[Exercise data]:
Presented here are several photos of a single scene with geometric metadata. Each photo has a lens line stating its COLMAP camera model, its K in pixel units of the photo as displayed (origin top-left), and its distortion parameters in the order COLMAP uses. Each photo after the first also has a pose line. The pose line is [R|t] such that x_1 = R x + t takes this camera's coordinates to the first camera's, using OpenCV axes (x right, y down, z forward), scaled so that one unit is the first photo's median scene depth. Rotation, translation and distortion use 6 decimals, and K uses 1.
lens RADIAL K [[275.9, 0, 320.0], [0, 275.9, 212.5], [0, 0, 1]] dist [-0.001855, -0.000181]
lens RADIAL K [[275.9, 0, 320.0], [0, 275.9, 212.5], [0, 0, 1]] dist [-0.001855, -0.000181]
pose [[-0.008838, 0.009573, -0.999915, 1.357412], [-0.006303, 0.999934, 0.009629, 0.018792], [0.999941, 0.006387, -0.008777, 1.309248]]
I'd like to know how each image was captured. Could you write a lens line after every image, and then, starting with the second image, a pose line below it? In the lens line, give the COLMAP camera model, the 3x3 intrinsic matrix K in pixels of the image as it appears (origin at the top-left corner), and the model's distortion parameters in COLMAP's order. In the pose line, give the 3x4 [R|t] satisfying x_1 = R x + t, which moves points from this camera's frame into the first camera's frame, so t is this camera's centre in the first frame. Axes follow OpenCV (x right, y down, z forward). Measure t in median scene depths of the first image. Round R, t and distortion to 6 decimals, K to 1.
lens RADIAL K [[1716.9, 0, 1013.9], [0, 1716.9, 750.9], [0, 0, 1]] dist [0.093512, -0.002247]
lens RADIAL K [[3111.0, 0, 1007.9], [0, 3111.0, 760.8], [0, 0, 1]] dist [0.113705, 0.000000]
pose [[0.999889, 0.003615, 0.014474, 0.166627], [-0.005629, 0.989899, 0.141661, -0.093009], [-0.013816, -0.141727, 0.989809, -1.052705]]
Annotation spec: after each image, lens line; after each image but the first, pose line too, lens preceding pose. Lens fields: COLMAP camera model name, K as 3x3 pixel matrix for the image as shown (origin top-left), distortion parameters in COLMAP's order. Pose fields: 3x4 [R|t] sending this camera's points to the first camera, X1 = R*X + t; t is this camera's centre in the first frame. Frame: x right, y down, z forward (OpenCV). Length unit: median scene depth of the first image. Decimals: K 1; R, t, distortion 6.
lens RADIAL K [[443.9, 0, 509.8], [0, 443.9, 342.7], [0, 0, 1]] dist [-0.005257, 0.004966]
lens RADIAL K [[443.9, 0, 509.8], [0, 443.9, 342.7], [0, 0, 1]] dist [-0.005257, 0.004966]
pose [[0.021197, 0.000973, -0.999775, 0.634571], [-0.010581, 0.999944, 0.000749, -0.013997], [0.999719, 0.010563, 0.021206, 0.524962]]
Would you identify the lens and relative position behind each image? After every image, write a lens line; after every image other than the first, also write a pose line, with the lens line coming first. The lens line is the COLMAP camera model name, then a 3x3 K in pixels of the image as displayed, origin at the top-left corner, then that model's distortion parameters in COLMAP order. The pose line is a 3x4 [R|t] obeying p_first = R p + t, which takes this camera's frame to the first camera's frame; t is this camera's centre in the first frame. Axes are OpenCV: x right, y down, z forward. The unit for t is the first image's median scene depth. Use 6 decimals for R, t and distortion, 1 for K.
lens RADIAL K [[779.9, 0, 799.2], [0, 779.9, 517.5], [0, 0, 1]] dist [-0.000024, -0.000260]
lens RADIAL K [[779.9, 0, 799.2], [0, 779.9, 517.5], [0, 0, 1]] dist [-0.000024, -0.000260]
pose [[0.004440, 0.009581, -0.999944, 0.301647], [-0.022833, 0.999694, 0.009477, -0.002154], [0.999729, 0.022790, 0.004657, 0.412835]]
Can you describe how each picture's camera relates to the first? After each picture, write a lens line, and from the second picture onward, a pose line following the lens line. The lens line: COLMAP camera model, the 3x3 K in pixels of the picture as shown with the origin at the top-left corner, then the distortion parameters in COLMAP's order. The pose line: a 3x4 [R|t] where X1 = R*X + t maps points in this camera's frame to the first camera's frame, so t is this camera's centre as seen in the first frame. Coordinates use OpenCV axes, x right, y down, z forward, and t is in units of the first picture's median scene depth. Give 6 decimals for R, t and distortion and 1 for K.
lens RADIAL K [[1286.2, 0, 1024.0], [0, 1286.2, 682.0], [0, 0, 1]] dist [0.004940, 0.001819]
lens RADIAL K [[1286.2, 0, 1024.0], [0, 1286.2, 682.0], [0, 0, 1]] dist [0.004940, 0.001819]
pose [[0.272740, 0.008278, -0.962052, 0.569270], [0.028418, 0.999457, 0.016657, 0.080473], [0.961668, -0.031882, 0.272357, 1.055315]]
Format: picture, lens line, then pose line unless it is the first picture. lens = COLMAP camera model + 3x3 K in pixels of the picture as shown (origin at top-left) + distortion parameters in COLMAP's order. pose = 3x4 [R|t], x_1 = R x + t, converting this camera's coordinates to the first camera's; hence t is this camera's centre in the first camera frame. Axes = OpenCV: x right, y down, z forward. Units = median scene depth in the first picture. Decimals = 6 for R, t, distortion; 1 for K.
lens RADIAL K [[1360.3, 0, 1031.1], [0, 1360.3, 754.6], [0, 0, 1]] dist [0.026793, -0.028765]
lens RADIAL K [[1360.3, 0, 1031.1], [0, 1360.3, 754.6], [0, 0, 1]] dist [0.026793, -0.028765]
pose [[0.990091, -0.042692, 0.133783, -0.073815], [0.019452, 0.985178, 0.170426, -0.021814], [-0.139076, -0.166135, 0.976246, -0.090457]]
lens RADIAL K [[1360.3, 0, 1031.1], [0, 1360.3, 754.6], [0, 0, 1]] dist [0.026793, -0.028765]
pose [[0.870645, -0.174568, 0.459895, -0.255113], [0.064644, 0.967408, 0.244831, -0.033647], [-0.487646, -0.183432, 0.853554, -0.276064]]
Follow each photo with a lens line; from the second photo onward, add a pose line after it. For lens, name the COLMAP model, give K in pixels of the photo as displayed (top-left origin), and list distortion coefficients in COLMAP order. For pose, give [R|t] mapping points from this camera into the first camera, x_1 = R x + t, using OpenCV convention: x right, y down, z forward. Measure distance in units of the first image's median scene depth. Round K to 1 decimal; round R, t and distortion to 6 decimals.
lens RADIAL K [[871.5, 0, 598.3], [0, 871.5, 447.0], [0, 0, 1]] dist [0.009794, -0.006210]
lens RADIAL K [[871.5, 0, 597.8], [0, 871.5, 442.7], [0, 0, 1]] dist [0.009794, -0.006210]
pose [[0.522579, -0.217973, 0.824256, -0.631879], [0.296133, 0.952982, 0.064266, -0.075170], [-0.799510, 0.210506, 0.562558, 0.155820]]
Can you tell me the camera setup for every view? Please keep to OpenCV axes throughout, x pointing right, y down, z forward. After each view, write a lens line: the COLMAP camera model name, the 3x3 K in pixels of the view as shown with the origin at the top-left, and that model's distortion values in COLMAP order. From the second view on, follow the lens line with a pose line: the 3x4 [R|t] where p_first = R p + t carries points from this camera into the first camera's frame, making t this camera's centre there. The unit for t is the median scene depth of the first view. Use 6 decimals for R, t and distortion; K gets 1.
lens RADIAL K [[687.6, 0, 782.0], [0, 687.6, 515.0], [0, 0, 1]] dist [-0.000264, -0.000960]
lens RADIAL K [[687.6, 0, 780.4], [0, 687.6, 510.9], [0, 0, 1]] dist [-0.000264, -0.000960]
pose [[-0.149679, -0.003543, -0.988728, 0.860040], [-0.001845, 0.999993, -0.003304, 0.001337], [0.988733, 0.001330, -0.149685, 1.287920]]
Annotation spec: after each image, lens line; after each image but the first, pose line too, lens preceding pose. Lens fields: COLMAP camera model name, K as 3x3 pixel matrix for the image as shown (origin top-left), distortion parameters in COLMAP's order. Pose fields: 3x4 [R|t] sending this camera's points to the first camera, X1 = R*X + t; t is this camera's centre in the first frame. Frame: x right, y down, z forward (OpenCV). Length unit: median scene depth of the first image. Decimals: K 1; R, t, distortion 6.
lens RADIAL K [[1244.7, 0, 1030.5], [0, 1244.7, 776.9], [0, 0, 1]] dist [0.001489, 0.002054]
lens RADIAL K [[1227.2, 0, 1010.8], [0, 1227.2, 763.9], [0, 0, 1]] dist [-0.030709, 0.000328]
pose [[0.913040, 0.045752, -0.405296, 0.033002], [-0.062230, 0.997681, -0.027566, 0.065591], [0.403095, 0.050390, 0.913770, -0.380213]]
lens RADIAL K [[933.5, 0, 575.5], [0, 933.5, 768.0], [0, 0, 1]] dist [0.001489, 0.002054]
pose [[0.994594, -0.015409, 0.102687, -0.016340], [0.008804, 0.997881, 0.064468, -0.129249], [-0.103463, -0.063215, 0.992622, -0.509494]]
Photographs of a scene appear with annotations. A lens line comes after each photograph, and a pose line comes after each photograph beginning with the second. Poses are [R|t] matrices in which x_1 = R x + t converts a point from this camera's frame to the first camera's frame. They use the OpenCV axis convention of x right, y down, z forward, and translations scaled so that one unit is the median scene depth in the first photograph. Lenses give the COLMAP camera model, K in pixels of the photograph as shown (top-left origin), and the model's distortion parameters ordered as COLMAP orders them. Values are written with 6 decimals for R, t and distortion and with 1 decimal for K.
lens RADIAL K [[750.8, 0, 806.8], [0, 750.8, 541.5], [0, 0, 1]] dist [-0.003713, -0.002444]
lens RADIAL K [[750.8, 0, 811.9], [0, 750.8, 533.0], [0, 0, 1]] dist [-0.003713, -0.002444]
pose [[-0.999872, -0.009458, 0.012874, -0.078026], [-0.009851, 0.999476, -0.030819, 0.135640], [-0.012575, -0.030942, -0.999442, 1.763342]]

[Task brief]:
Write out exactly the final stretch of the listing above, beginning at the line that contains "Photographs of a" and ending at its last line, with nothing added.

[Response to this exercise]:
Photographs of a scene appear with annotations. A lens line comes after each photograph, and a pose line comes after each photograph beginning with the second. Poses are [R|t] matrices in which x_1 = R x + t converts a point from this camera's frame to the first camera's frame. They use the OpenCV axis convention of x right, y down, z forward, and translations scaled so that one unit is the median scene depth in the first photograph. Lenses give the COLMAP camera model, K in pixels of the photograph as shown (top-left origin), and the model's distortion parameters ordered as COLMAP orders them. Values are written with 6 decimals for R, t and distortion and with 1 decimal for K.
lens RADIAL K [[750.8, 0, 806.8], [0, 750.8, 541.5], [0, 0, 1]] dist [-0.003713, -0.002444]
lens RADIAL K [[750.8, 0, 811.9], [0, 750.8, 533.0], [0, 0, 1]] dist [-0.003713, -0.002444]
pose [[-0.999872, -0.009458, 0.012874, -0.078026], [-0.009851, 0.999476, -0.030819, 0.135640], [-0.012575, -0.030942, -0.999442, 1.763342]]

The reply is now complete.